JuliaControl / ControlSystems.jl

A Control Systems Toolbox for Julia
https://juliacontrol.github.io/ControlSystems.jl/stable/
Other
503 stars 85 forks source link

Allow to use threads when computing `freqresp!` #912

Closed VaiTon closed 6 months ago

baggepinnen commented 7 months ago

Hello and thank you for your PR!

Do you have any benchmark where running threaded is beneficial?

VaiTon commented 7 months ago

Yes :) Here they are.

Trial with $10^7$ freqs

Parallel

julia> trials.data["bode, parallel=true, unwrap=false, 10^7"]
BenchmarkTools.Trial: 3 samples with 1 evaluation.
 Range (min … max):  2.476 s …   2.497 s  ┊ GC (min … max): 0.10% … 0.09%
 Time  (median):     2.484 s              ┊ GC (median):    0.10%
 Time  (mean ± σ):   2.485 s ± 10.572 ms  ┊ GC (mean ± σ):  0.17% ± 0.12%

  █                     █                                 █  
  █▁▁▁▁▁▁▁▁▁▁▁▁▁▁▁▁▁▁▁▁▁█▁▁▁▁▁▁▁▁▁▁▁▁▁▁▁▁▁▁▁▁▁▁▁▁▁▁▁▁▁▁▁▁▁█ ▁
  2.48 s         Histogram: frequency by time         2.5 s <

 Memory estimate: 2.68 GiB, allocs estimate: 107.

Serial

julia> trials.data["bode, parallel=false, unwrap=false, 10^7"]
BenchmarkTools.Trial: 1 sample with 1 evaluation.
 Single result which took 6.128 s (0.03% GC) to evaluate,
 with a memory estimate of 2.68 GiB, over 6 allocations.

Time graph

bode_time

Memory graph

bode_memory

Code

begin
    using ControlSystemsBase
    using BenchmarkTools
    using Plots
    using BenchmarkPlots
    using StatsPlots
end

G = ssrand(3) |> tf

suite = BenchmarkGroup()

for i in 1:7
    w = LinRange(1e-5, 1e5, 10^i)

    for p in [true, false]
        b = @benchmarkable bode($G, $w; parallel=$p, unwrap=false)
        suite["bode, parallel=$p, unwrap=false, 10^$i"] = b
    end
end

tune!(suite; verbose=true)

trials = run(suite, verbose=true)

parallelseries = []
for i in 1:7
    push!(parallelseries, trials.data["bode, parallel=true, unwrap=false, 10^$i"])
end

serialseries = []
for i in 1:7
    push!(serialseries, trials.data["bode, parallel=false, unwrap=false, 10^$i"])
end

sizeseries = ["10^1", "10^2", "10^3", "10^4", "10^5", "10^6", "10^7"]

plot(sizeseries,
    [
        (t) -> mean(trials.data["bode, parallel=true, unwrap=false, $t"]).time,
        (t) -> mean(trials.data["bode, parallel=false, unwrap=false, $t"]).time,
    ],
    label=["parallel" "serial"], 
    xlabel="size of frequency vector",
    ylabel="time (μs)",
    legend=:topleft,
)
savefig("bode_time.png")

plot(
    sizeseries,
    [
        (t) -> mean(trials.data["bode, parallel=true, unwrap=false, $t"]).memory,
        (t) -> mean(trials.data["bode, parallel=false, unwrap=false, $t"]).memory,
    ],
    label=["parallel" "serial"],
    xlabel="size of frequency vector",
    ylabel="memory (bytes)",
    legend=:topleft,
)
savefig("bode_memory.png")
VaiTon commented 7 months ago

If you want to use a different interface please do. I'm not an expert in how APIs should be exposed in Julia :)
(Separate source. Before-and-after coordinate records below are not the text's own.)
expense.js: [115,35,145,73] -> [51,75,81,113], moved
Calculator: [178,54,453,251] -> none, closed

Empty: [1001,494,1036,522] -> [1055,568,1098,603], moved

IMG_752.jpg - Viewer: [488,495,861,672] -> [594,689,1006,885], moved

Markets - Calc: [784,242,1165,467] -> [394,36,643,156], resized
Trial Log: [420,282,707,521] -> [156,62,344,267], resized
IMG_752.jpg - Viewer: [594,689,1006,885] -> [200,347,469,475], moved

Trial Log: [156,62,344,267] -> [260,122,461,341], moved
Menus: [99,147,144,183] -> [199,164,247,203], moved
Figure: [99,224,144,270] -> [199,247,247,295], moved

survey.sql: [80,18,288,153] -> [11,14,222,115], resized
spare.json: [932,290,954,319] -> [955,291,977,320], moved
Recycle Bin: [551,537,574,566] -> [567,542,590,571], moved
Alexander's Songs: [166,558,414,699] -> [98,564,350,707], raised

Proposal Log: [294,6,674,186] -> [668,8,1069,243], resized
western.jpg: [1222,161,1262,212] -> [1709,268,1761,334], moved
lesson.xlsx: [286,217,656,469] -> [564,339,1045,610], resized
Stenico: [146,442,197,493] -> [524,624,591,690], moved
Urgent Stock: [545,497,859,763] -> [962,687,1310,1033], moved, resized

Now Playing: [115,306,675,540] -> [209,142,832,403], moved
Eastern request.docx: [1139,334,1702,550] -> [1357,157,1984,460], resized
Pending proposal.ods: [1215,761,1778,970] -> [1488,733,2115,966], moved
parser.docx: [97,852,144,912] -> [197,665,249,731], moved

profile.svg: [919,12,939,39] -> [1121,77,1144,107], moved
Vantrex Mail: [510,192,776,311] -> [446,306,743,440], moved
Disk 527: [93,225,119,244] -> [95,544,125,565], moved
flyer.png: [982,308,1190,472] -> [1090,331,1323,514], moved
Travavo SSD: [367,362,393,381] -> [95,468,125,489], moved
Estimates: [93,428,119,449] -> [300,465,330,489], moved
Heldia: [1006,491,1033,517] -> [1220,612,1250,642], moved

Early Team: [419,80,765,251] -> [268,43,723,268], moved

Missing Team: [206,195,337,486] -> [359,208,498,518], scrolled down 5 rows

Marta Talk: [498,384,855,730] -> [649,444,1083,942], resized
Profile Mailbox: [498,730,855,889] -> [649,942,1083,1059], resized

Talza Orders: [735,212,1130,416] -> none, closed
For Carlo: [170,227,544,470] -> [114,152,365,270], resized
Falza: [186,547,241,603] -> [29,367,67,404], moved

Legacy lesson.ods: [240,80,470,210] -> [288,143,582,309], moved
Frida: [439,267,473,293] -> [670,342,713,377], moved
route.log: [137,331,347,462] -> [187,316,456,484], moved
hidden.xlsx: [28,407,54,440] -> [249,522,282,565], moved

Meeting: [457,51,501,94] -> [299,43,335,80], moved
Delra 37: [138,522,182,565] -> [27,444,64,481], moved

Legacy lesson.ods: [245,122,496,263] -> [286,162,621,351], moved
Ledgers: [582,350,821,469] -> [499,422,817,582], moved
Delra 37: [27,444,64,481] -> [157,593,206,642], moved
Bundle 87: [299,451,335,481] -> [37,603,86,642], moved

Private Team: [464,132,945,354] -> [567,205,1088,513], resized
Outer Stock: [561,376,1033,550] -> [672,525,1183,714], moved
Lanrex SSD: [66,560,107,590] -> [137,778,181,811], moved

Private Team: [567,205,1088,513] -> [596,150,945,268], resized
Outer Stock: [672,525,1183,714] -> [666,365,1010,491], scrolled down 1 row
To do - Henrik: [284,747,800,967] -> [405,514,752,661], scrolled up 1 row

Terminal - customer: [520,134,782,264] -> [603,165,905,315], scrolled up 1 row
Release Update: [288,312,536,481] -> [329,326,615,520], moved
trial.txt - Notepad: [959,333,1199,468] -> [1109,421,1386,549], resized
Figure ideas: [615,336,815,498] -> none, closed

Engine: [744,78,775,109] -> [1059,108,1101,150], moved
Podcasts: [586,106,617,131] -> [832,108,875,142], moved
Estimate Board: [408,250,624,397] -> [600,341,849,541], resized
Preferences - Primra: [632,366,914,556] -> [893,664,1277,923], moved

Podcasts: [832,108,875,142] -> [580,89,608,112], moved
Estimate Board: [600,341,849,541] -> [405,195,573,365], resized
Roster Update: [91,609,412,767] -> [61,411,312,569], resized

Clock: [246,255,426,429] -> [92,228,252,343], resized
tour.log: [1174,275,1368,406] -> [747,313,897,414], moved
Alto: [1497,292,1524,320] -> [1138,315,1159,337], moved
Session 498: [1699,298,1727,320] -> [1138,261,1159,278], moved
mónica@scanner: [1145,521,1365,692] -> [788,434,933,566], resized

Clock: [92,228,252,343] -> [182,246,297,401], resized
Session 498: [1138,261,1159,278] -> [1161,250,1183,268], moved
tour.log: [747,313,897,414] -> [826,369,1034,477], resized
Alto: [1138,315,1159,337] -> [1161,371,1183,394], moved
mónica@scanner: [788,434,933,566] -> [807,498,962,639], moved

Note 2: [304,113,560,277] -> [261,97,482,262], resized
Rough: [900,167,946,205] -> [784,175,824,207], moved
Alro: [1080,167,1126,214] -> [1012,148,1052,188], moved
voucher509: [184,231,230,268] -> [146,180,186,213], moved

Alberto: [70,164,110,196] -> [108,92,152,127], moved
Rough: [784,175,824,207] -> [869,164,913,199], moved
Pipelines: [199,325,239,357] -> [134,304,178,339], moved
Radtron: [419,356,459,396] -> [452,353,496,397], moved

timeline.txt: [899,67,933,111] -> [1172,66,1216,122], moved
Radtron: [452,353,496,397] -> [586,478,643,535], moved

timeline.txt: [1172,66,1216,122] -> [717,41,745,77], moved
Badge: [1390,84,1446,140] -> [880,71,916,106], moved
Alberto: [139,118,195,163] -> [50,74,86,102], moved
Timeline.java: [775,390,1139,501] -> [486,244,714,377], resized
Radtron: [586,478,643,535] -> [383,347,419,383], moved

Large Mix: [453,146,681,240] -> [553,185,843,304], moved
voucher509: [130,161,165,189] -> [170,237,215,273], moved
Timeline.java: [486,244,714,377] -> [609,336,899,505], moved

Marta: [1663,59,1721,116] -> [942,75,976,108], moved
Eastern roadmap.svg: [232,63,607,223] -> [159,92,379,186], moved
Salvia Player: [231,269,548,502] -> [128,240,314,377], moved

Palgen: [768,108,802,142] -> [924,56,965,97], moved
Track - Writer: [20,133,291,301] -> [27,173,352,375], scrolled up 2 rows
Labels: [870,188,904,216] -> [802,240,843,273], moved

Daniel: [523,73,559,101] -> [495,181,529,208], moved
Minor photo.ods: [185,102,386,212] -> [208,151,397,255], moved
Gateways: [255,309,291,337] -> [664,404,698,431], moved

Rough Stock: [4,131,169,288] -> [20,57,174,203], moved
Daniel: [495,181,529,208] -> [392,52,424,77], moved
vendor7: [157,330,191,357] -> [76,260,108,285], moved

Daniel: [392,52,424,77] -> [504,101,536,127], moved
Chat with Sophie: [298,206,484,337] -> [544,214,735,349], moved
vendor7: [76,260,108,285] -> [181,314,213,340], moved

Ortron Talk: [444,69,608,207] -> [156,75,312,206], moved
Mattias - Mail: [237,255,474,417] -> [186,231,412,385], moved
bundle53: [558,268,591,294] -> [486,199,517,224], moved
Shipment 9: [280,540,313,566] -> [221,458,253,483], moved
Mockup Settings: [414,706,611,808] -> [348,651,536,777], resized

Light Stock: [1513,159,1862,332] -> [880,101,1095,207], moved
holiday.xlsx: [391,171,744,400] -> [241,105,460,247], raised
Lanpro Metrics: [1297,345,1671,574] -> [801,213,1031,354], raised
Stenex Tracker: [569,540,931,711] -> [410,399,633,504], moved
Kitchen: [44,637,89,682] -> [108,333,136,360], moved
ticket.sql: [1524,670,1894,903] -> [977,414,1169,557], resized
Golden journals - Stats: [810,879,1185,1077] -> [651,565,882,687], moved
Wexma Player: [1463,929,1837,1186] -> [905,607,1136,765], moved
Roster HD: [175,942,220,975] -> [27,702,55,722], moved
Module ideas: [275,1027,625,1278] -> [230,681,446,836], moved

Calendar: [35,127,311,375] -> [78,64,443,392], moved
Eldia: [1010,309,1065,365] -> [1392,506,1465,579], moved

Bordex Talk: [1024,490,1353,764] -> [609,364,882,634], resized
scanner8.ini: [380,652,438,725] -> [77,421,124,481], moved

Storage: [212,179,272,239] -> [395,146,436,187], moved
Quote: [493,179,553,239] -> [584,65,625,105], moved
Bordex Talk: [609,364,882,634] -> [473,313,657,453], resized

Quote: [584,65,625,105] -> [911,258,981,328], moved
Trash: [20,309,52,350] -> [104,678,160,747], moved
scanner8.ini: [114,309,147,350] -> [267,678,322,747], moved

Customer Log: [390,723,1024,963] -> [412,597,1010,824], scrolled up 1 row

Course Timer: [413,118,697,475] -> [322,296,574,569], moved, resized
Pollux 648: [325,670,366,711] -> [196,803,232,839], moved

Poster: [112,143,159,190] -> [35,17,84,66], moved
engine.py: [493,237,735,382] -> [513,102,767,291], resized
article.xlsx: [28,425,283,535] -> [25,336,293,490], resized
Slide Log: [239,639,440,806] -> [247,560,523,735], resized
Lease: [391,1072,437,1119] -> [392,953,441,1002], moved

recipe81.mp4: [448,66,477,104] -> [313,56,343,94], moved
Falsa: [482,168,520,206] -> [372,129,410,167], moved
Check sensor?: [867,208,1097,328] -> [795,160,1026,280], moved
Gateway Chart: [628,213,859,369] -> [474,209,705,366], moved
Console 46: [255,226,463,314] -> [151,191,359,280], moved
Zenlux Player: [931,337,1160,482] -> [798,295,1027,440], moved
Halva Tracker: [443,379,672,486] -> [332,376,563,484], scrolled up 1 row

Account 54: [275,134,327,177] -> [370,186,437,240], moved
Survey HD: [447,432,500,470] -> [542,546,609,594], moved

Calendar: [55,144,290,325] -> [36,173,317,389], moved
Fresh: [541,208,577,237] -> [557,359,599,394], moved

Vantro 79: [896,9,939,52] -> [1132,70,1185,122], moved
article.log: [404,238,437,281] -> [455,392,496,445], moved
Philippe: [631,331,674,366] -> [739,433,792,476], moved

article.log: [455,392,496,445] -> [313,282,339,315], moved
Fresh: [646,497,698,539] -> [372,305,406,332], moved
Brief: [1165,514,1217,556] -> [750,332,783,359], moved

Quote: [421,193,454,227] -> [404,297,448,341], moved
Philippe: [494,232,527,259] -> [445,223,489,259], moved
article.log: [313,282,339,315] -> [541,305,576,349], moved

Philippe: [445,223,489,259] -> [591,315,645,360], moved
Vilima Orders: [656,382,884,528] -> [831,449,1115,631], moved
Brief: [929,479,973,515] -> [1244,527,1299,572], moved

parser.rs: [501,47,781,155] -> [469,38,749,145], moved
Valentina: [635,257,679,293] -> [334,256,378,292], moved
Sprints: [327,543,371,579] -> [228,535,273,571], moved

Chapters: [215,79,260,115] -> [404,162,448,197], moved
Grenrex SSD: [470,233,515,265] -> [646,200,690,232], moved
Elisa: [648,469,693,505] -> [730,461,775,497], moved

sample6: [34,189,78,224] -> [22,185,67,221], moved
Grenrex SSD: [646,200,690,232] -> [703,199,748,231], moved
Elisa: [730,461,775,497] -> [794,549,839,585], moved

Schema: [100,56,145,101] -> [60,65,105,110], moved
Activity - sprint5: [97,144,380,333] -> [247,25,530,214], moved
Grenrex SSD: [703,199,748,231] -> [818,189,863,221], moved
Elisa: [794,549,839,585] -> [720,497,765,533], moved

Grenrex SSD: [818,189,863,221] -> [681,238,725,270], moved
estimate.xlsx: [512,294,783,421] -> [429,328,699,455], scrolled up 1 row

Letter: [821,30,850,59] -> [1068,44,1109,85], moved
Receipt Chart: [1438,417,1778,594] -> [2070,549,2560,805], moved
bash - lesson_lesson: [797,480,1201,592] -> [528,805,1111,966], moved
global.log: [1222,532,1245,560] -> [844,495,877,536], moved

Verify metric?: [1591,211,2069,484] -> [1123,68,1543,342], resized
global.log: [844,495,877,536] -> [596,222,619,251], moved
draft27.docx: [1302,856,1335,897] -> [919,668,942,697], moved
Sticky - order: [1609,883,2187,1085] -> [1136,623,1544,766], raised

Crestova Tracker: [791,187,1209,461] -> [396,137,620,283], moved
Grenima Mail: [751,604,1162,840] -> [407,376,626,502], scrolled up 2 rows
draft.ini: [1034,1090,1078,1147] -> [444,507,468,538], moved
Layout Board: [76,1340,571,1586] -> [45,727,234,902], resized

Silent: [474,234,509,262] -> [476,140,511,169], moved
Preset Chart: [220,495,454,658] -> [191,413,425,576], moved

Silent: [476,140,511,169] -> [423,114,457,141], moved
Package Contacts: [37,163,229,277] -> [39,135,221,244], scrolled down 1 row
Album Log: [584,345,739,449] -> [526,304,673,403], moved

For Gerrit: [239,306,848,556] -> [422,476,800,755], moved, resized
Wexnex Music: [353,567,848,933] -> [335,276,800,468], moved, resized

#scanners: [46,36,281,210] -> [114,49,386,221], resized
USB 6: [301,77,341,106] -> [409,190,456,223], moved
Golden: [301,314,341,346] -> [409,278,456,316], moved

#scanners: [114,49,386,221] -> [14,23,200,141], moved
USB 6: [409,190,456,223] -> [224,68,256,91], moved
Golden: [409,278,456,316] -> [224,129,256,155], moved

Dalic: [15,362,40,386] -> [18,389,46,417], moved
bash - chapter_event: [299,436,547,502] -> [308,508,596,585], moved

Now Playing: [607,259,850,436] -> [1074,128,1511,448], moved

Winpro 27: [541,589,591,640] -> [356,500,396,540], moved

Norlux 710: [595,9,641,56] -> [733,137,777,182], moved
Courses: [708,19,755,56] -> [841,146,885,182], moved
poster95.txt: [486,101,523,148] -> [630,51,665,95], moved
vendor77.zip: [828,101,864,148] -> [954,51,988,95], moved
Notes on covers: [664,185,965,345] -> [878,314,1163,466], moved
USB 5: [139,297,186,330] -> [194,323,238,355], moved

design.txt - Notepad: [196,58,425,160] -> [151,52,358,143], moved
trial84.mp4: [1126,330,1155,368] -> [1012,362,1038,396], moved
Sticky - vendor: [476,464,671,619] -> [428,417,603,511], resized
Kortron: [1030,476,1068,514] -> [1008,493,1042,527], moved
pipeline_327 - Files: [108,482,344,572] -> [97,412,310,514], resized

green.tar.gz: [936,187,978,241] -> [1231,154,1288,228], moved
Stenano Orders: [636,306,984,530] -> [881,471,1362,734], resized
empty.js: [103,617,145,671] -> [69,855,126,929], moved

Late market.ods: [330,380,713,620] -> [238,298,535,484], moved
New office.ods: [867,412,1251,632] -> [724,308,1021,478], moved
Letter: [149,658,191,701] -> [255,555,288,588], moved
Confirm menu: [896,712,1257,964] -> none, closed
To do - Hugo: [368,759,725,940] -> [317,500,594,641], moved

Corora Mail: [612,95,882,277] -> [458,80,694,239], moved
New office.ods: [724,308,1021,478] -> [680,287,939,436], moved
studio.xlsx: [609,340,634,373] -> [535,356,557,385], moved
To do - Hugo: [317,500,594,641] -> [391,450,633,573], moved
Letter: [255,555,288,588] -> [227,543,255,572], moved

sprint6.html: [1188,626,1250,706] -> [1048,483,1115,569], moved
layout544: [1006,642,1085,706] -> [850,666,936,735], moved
VaiTon commented 6 months ago

@baggepinnen any news on this?

baggepinnen commented 6 months ago

Thanks for the benchmarks!

I am not convinced this is the best optimization to perform for freqresp on transfer functions. With 12 threads, I see no more than 2x speedup for frequency vectors up to length 10k. I am also not quite sure the benchmark is entirely realistic, representing 3x3 MIMO systems of order 6 as transfer functions is questionable from a numeric standpoint, a statespace representation would probably make better sense for such a system?

If this benchmark is indeed representative of a workload you are running in practice where the call to freqresp is the computational bottleneck, I'd rather look into avoiding the repeated computations that take place for all the similar denominators. The system G in the benchmark evaluates the same denominator polynomial 6 times for each frequency.